Sunday, October 05, 2014

BUS STORY # 413 (A Driver, Part 1)

Photo by Busboy

The 11 pulls up to its official end-of-the-line stop on Chelwood Park. Then the driver steps into the aisle and announces we’ll be here for 8 minutes

This is unusual, but occasionally, other drivers have let us riders know how long we’ll be parked before the bus resumes its route.

I flip open a magazine. He speaks up again, explaining we will have to exit the bus until it’s time to resume the trip.

That’s new. At least on this particular line.

I remember several years ago, many of the drivers of the 50 wouldn’t pick up folks near the airport turnaround, either. They’d have to go across the street and wait for the return route.

Once, on the 140, a driver made someone get off the bus and wait for the next bus up by the Eagle Rock Road stop. The rider was perplexed (as was I), but the driver explained that the rider had boarded during the northbound route before the loop that would have qualified him for a return trip. He should have crossed the street and waited for this bus to return.

I remember listening to the tone of the driver’s voice and thinking he was being kind of a jerk about the whole thing. It didn’t make sense that the rider should have to wait another 20 minutes for the next bus. But this story, and the others, suggest to me that there is probably an ABQ RIDE policy in place that is customarily not enforced.

I’ve never seen today’s driver before, but his face and voice do not suggest he’s being kind of a jerk. He’s smiling, and he explains he’s getting ready to step outside himself, and he can’t leave riders on the bus when he’s not aboard.

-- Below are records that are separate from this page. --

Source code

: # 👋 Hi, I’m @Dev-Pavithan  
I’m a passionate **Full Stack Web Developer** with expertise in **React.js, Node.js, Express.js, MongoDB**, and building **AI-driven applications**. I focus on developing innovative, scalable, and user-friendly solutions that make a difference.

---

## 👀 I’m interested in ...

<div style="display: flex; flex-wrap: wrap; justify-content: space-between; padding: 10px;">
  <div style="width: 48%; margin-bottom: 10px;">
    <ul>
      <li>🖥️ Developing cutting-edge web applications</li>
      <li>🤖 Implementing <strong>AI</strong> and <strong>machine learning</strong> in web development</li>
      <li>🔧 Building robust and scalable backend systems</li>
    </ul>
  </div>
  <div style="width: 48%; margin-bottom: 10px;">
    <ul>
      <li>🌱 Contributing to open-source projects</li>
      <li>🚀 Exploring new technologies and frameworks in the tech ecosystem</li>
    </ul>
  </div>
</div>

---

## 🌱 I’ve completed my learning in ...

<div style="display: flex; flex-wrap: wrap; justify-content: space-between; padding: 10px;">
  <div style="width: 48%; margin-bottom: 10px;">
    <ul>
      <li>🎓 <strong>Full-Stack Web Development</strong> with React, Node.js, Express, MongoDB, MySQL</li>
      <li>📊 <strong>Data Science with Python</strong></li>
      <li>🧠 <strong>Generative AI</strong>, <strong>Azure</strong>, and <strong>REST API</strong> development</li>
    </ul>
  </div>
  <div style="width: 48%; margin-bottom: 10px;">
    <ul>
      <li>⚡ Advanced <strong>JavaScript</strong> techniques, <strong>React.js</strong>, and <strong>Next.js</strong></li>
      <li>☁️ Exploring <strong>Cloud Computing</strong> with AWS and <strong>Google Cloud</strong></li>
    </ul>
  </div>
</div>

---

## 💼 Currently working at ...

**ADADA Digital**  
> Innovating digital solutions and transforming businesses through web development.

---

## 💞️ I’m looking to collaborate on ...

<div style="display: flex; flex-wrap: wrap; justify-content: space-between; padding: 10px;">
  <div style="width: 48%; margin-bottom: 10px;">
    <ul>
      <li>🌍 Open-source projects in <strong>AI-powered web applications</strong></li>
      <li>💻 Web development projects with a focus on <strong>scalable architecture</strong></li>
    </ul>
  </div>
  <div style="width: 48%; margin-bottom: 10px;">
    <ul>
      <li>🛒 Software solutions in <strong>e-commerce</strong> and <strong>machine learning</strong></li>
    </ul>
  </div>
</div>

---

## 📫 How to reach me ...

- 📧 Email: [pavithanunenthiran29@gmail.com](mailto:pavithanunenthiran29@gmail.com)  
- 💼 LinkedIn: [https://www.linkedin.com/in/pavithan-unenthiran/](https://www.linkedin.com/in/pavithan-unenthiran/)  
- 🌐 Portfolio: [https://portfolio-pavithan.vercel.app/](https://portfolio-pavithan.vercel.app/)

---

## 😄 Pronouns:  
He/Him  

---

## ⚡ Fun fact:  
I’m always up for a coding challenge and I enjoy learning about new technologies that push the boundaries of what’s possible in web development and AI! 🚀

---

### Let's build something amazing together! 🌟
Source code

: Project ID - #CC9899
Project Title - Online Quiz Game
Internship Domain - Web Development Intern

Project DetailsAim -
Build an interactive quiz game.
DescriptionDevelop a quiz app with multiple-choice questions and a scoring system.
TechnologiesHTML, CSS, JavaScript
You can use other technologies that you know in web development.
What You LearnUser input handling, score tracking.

It’s a gentle, almost bemused, explanation. He has an accent; South American, I think.

“So go on outside and enjoy this wonderful sunshine,” he says.

His explanation makes sense. And so I get up and go outside. And he’s right about the sunshine. it is a glorious early autumn day, the kind where being in the sun is actually comforting.

A moment or so later, the driver steps outside and stands by the bus stop sign. He has a pipe in one hand and a plastic baggie of tobacco in the other. I watch him dip the pipe, fill the bowl, withdraw the pipe and tamp down the tobacco. It has the feel of habit, something he’s been doing a long time without having to think about it.

My father smoked a pipe the last years of his life. I took one of his pipes after he died, and smoked for a year or so. I understand I was in some way trying to stay connected to him, but either I am not a pipe smoker, or the times were not conducive to pipe smoking. Probably both. Certainly the times weren’t right; it takes slow time and careful work to smoke a pipe.

The driver looks like a pipe smoker, and when I take a longer look, I see someone who looks like he knows what he likes, and isn’t terribly concerned about what the times think about it.

It is about this time that I become aware that the driver has presence. He’s someone you would inevitably single out in a crowd because there is something more interesting, more attractive, more what-is-it-about-him, that exerts some gravitational pull.

I’m not thinking about a possible bus story yet. That comes later.